*** Opening Provided information ***

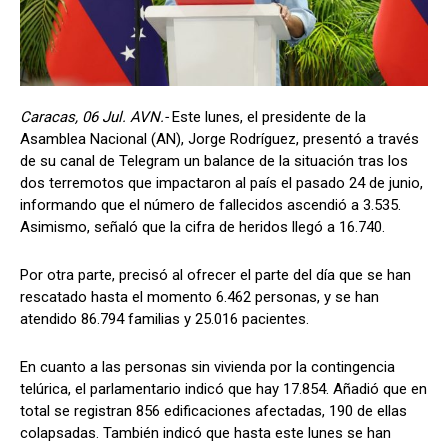
Caracas, 06 Jul. AVN.-
Este lunes, el presidente de la
Asamblea Nacional (AN), Jorge Rodríguez, presentó a través
de su canal de Telegram un balance de la situación tras los
dos terremotos que impactaron al país el pasado 24 de junio,
informando que el número de fallecidos ascendió a 3.535.
Asimismo, señaló que la cifra de heridos llegó a 16.740.
Por otra parte, precisó al ofrecer el parte del día que se han
rescatado hasta el momento 6.462 personas, y se han
atendido 86.794 familias y 25.016 pacientes.
En cuanto a las personas sin vivienda por la contingencia
telúrica, el parlamentario indicó que hay 17.854. Añadió que en
total se registran 856 edificaciones afectadas, 190 de ellas
colapsadas. También indicó que hasta este lunes se han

*** Closing Provided information ***

• Task: Locate every line in the records that contains the word "personas" and copy each of those lines.

• Response:
rescatado hasta el momento 6.462 personas, y se han
En cuanto a las personas sin vivienda por la contingencia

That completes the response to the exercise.